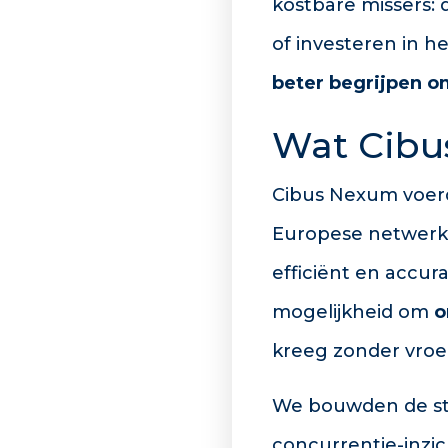
kostbare missers:
of investeren in h
beter begrijpen o
Wat Cibu
Cibus Nexum voe
Europese netwerk,
efficiënt en accur
mogelijkheid om
o
kreeg zonder vroeg
We bouwden de stu
concurrentie-inzic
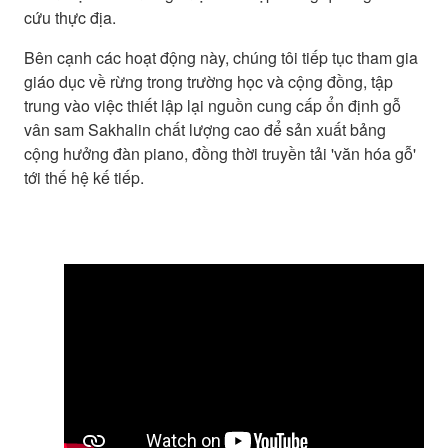
cứu thực địa.
Bên cạnh các hoạt động này, chúng tôi tiếp tục tham gia
giáo dục về rừng trong trường học và cộng đồng, tập
trung vào việc thiết lập lại nguồn cung cấp ổn định gỗ
vân sam Sakhalin chất lượng cao để sản xuất bảng
cộng hưởng đàn piano, đồng thời truyền tải 'văn hóa gỗ'
tới thế hệ kế tiếp.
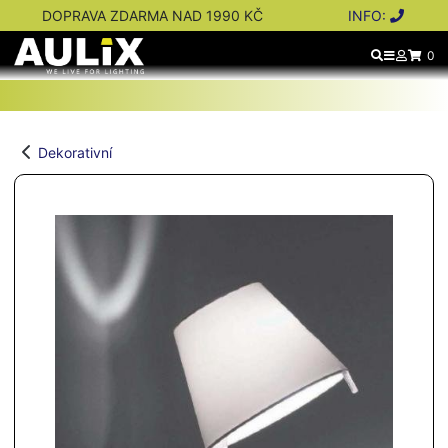
DOPRAVA ZDARMA NAD 1990 KČ
INFO:
0
Dekorativní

AUFGABE: Schreibe alle Zeilen aus den Datensätzen oben wortgetreu und in derselben Reihenfolge ab. Die Bilder lässt du in der Antwort weg.

LÖSUNG:
kostbare missers:
of investeren in h
beter begrijpen o
Wat Cibu
Cibus Nexum voe
Europese netwerk,
efficiënt en accur
mogelijkheid om
o
kreeg zonder vroeg
We bouwden de stu
concurrentie-inzic
cứu thực địa.
Bên cạnh các hoạt động này, chúng tôi tiếp tục tham gia
giáo dục về rừng trong trường học và cộng đồng, tập
trung vào việc thiết lập lại nguồn cung cấp ổn định gỗ
vân sam Sakhalin chất lượng cao để sản xuất bảng
cộng hưởng đàn piano, đồng thời truyền tải 'văn hóa gỗ'
tới thế hệ kế tiếp.
DOPRAVA ZDARMA NAD 1990 KČ
INFO:
0
Dekorativní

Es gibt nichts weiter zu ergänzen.